Compression questions

I have a few questions regarding Kopia compression, which I cannot find in the documentation:

  1. I have enabled the compression policy a few days after my first snapshot. Did Kopia delete all uncompressed data and reuploaded them compressed? Or is it waiting for a change in a file before uploading the new version in compressed form?
  2. How can I check how much am I saving with compression? I have tried with a new folder (to avoid any issues related to question 1), and when creating the snapshot it says “10 hashed (1.4 GB), 8 uploaded (90.6 MB), estimated 1.4 GB”. I assume it means that the total 1.4gb snapshot got compressed to 90mb (amazing!), but when listing snapshots it still says that the snapshot is 1.4gb big. Is there a way to get more infos about this for a given snapshot?
  3. What is the unit for the min/max file size compression policy? Bytes? What are the tradeoffs for lowering the minimum? I imagine a 2-3 megabytes could be an appropriate value, but I don’t have many clues. What would be some use cases for the max file size?

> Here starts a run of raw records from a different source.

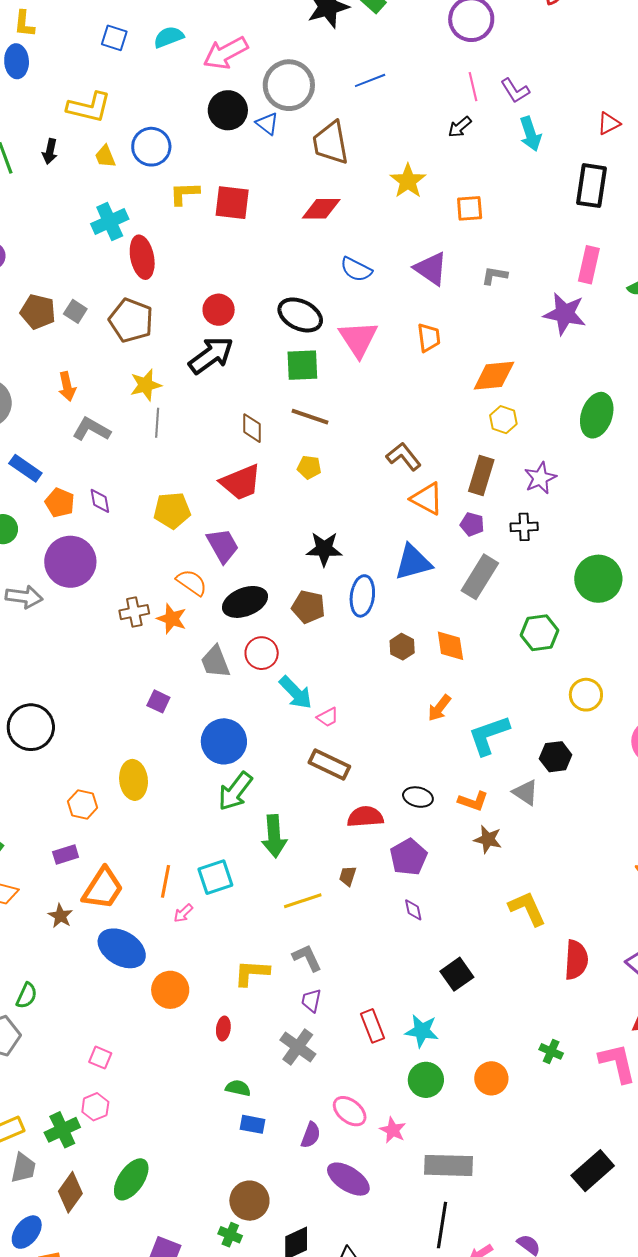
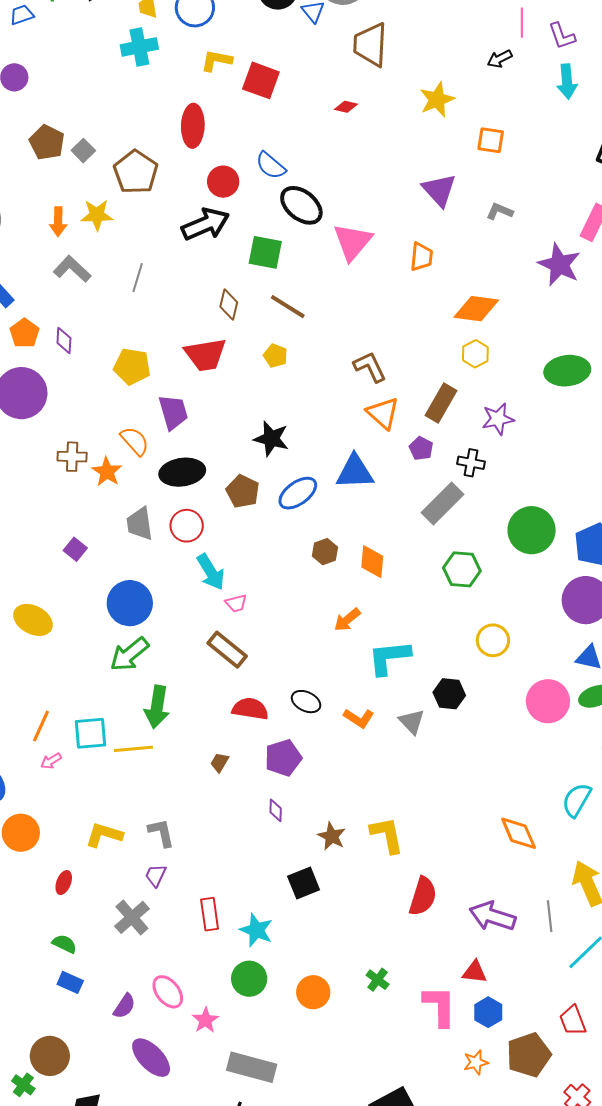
red diamond: (321, 209) -> (346, 107), size x0.6
cyan cross: (110, 221) -> (139, 47), moved
red ellipse: (142, 257) -> (193, 126), moved
blue semicircle: (356, 269) -> (271, 166), moved
green square: (302, 365) -> (265, 252), moved
yellow star: (146, 385) -> (97, 215), moved
green ellipse: (597, 415) -> (567, 371), turned 51
gray rectangle: (480, 577) -> (442, 503), moved
blue ellipse: (362, 596) -> (298, 493), turned 33
yellow ellipse: (134, 780) -> (33, 620), turned -69
brown star: (488, 839) -> (332, 836), moved
yellow line: (303, 901) -> (133, 749), moved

Thanks in advance for your time and for the attention, and pardon me for the newbie questions.

I don’ think, that Kopia will change any blob, after you enabled compression. When you think about that, it makes sense… since multiple clients could use the same repo and some of them might use compression and some not. Better to setup the repo and first of all set all the policies you want…

So, I have checked the documentation and I couldn’t find any way to force kopia to replace every blob with an encrypted one. If you’re connecting to a local repo, you can set the global policy to perform compression, before creating your first snapshot.

However, if your’re connectig to a Kopia server, then things are a bit different, since the local Kopia instance is not able to read the global policy and thus you will have to run a snapshot and immediately stop it again. Then you can setup the policy for that target to perform e.g. compression. There is a Github issue open for this bug.

But what happens if I

  1. Create uncompressed snapshot, and retained 4 versions.
  2. Enable compression and expire all 3 older versions. So there is still 1 uncompressed version.
  3. Keep creating new versions naturally.

Will the blobs in the new versions be compressed, like per-blob basis?

At least, this is what I’d expect to happen. Since Kopia is a non-persistent process - Kopia server excluded of course, Kopia will read the policy all over, when it performs a snapshot. However, I’d also expect Kopia in server mode checking the policy when performing a snapshot.

I do have two Kopie repos - one on a NVMe USB3 drive and one served by a Kopia server on my network. Since the local Kopia instance running agains a local filesystem repo will honor the global policy I am pretty sure that the configured ztsd compression is in place, since it shrinked my 768G down to 466G.

When I configured my remote repo, I first started a regular snapshot which I immediately canceled again, to be able to set a policy for that one and afterwards I had Kopia perform a snapshot with zsdt enabled, which resulted in almost the same size on my remote storage. It should have been way more, if compression would not have been performed.

Ok, thanks. If I understand it well, as long as a file is not modified, Kopia will not compress it, right?
Do you have any insight about question 2 and 3?

I don’t know, what you mean by “uncompressed snapshot”… sure, you can change your compression settings, but Kopia will of course refuse to upload any data, which is already in the repo and in active use. Performing a new snapshot will only upload changed data and will “link” the existing blobs in. However, these blobs are still uncompressed and they will stay that way.

As long as you don’t have a massive turnover of data each day, you will likely never replace these uncompressed ones. If we’re talking about just a few GB, than it’s surely way easier to re-setup your repo, perform a very small snapshot, so you can create your compression policy and then perform a regular initial snapshot of all the data.